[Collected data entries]
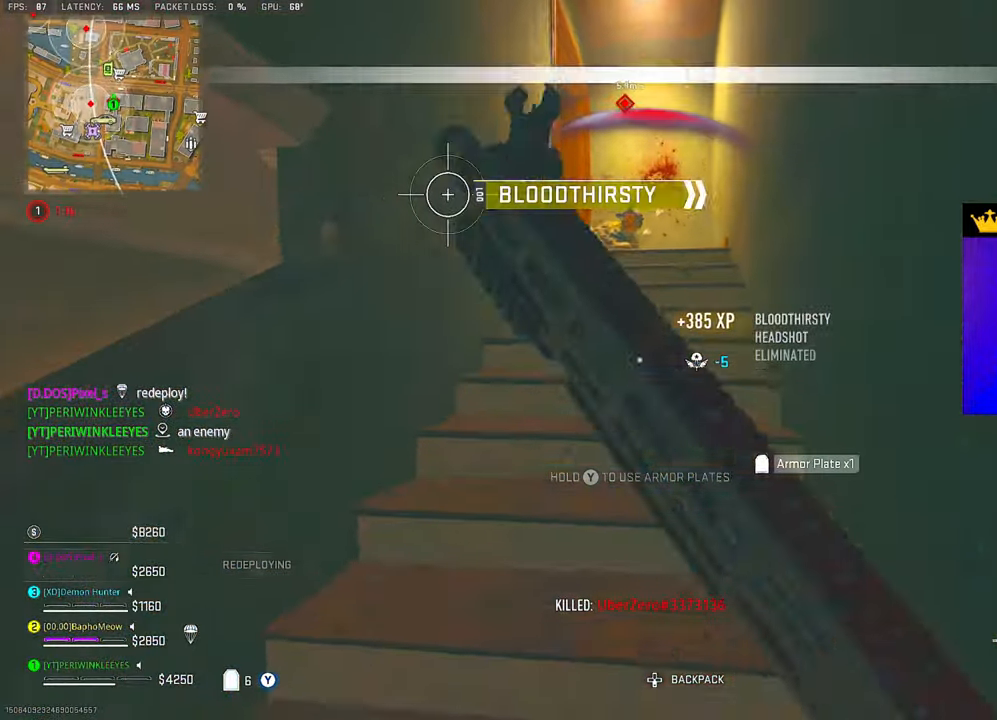
{"buttons": ["L2", "R2"], "left_stick": "up", "right_stick": "center", "events": [[33, "right_stick", "up"], [133, "L2", "down"], [133, "right_stick", "center"], [183, "right_stick", "down-left"], [267, "R2", "down"], [283, "right_stick", "center"], [350, "right_stick", "up"], [467, "right_stick", "center"]]}
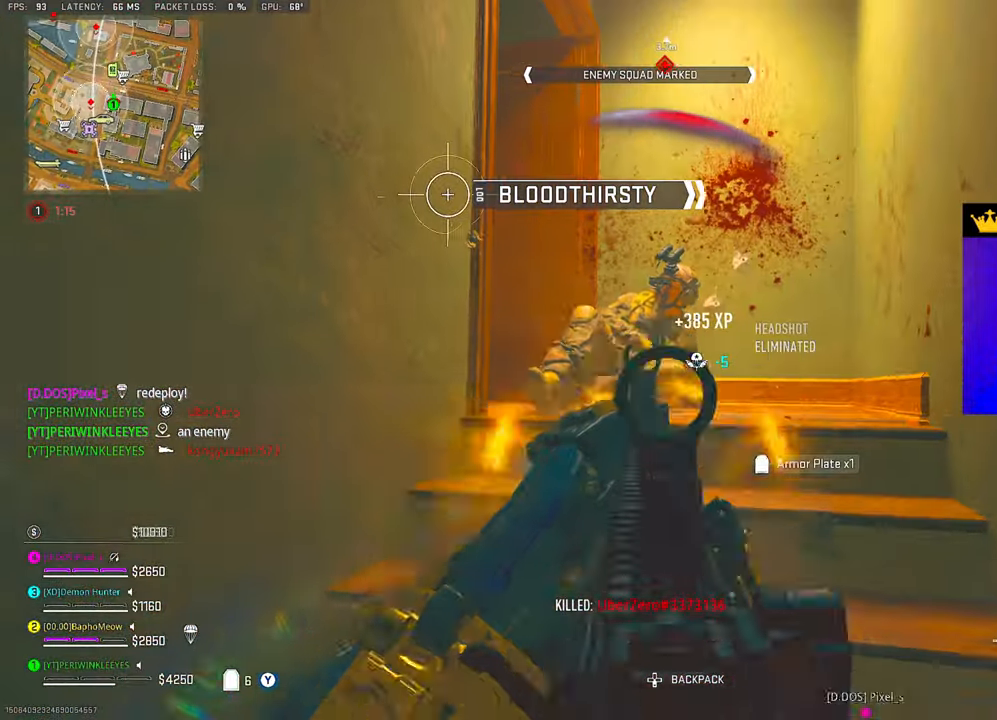
{"buttons": ["L3"], "left_stick": "up", "right_stick": "down-left", "events": [[133, "right_stick", "right"], [233, "right_stick", "center"], [267, "L3", "down"], [350, "L3", "up"], [383, "right_stick", "down-right"], [400, "R2", "up"], [417, "L3", "down"], [450, "L2", "up"], [500, "right_stick", "down-left"]]}
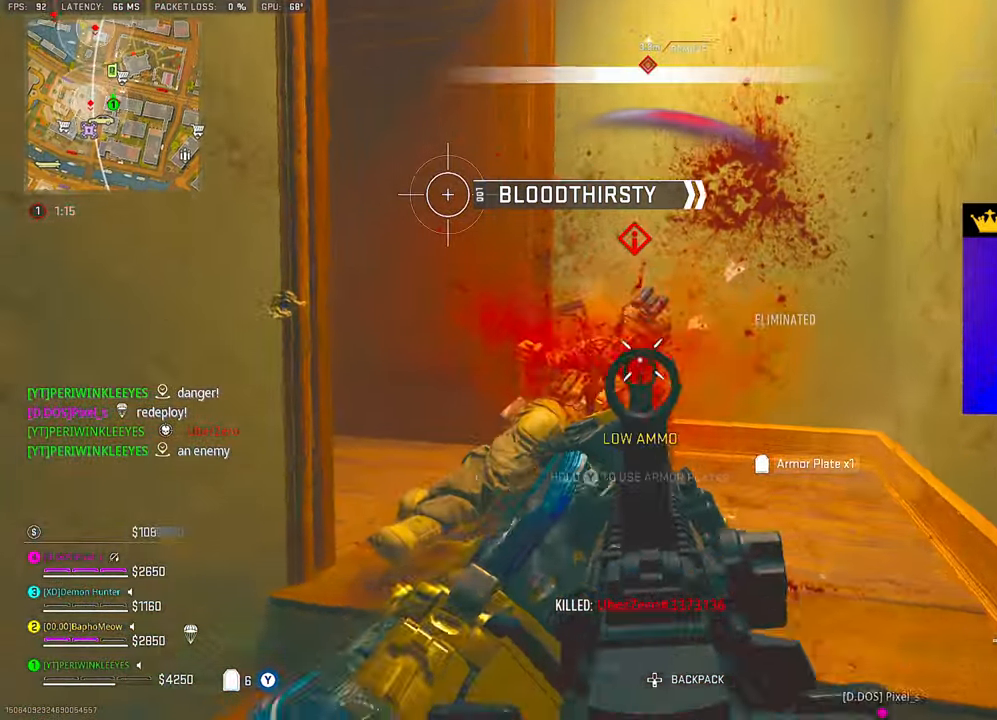
{"buttons": [], "left_stick": "down-left", "right_stick": "right", "events": [[17, "L3", "up"], [133, "TRIANGLE", "down"], [133, "right_stick", "left"], [267, "right_stick", "center"], [467, "left_stick", "down-left"], [483, "right_stick", "right"], [500, "TRIANGLE", "up"]]}
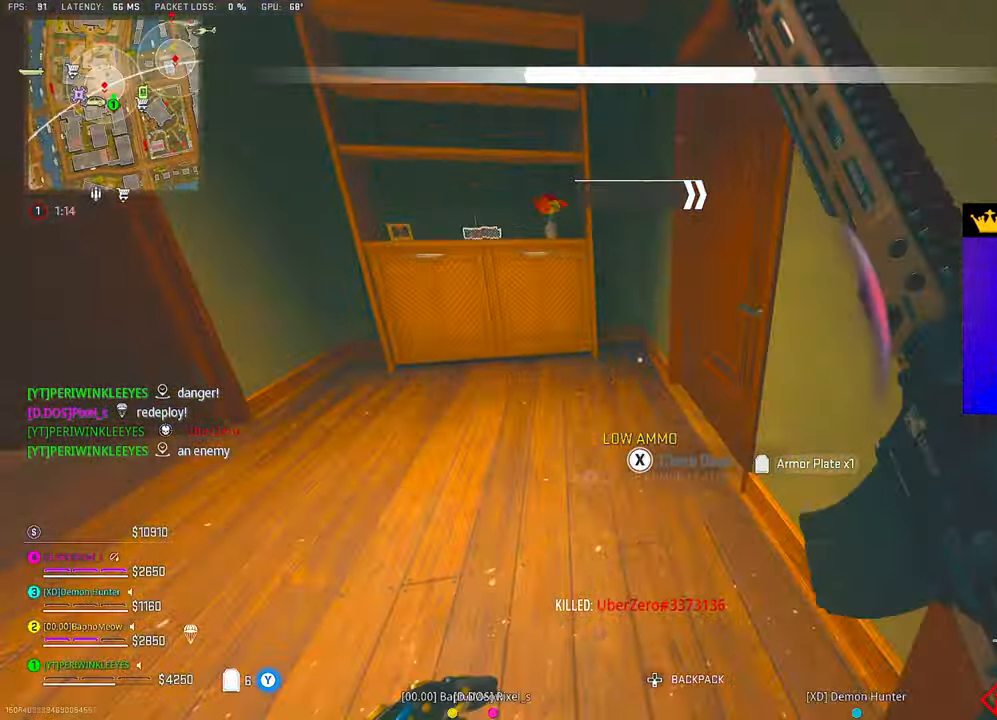
{"buttons": [], "left_stick": "up-left", "right_stick": "right", "events": [[217, "left_stick", "down"], [350, "left_stick", "center"], [483, "left_stick", "up-left"]]}
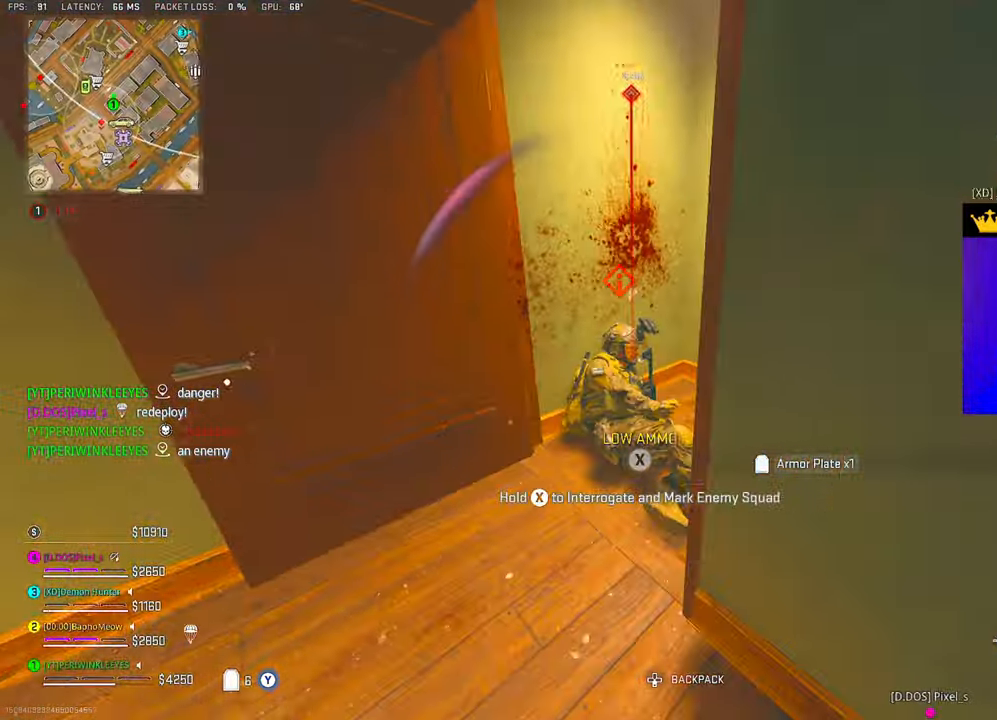
{"buttons": [], "left_stick": "left", "right_stick": "center", "events": [[33, "right_stick", "center"], [100, "right_stick", "down"], [167, "left_stick", "down-left"], [250, "right_stick", "right"], [300, "left_stick", "center"], [300, "right_stick", "center"], [350, "TRIANGLE", "down"], [417, "left_stick", "left"], [433, "TRIANGLE", "up"]]}
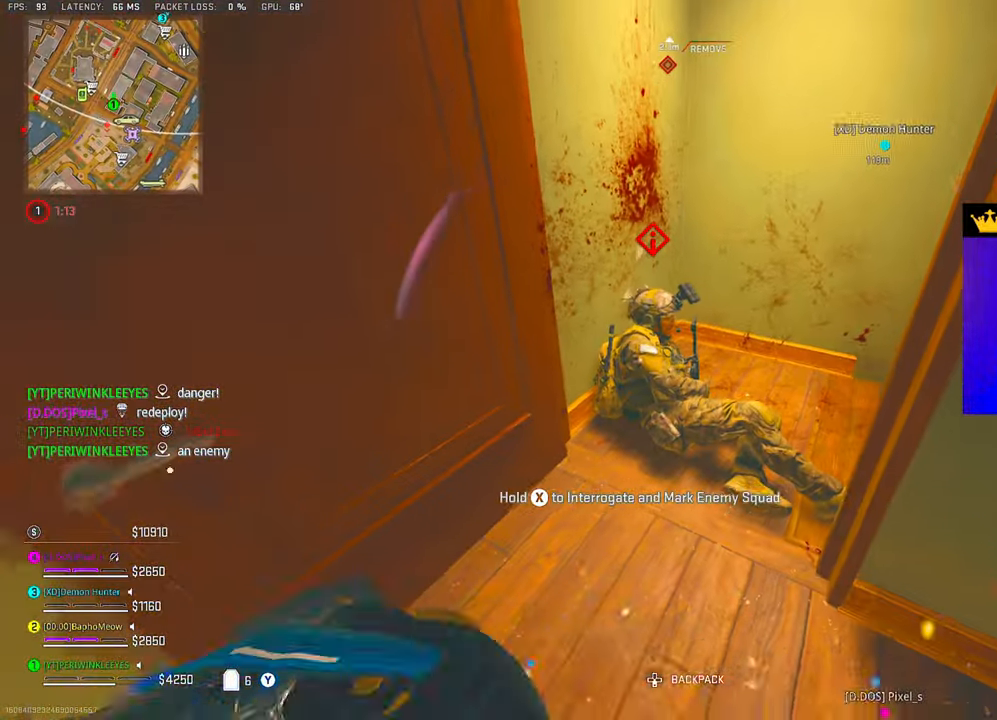
{"buttons": ["R2"], "left_stick": "center", "right_stick": "center", "events": [[117, "left_stick", "up-right"], [217, "left_stick", "down-right"], [250, "R2", "down"], [300, "R2", "up"], [300, "left_stick", "left"], [350, "R2", "down"], [400, "left_stick", "center"]]}
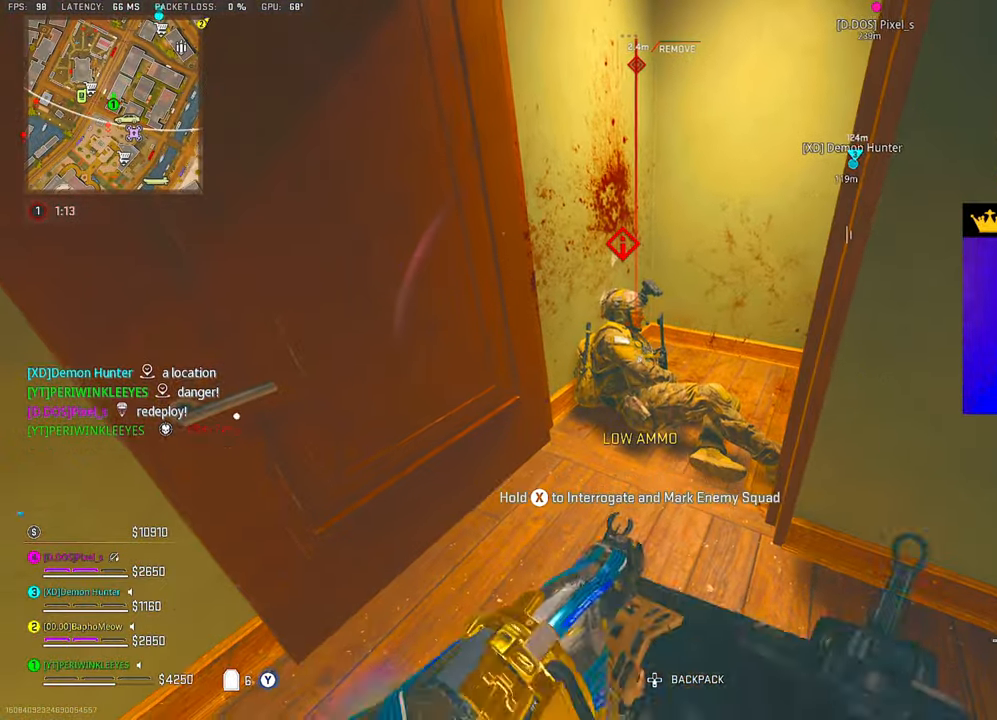
{"buttons": [], "left_stick": "up", "right_stick": "center", "events": [[383, "left_stick", "up"], [417, "L3", "down"], [500, "L3", "up"], [500, "R2", "up"]]}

• _Task statement_
Which lines of the data above contain "TRIANGLE"? Copy each one.

• _Answer to the exercise_
{"buttons": [], "left_stick": "down-left", "right_stick": "right", "events": [[17, "L3", "up"], [133, "TRIANGLE", "down"], [133, "right_stick", "left"], [267, "right_stick", "center"], [467, "left_stick", "down-left"], [483, "right_stick", "right"], [500, "TRIANGLE", "up"]]}
{"buttons": [], "left_stick": "left", "right_stick": "center", "events": [[33, "right_stick", "center"], [100, "right_stick", "down"], [167, "left_stick", "down-left"], [250, "right_stick", "right"], [300, "left_stick", "center"], [300, "right_stick", "center"], [350, "TRIANGLE", "down"], [417, "left_stick", "left"], [433, "TRIANGLE", "up"]]}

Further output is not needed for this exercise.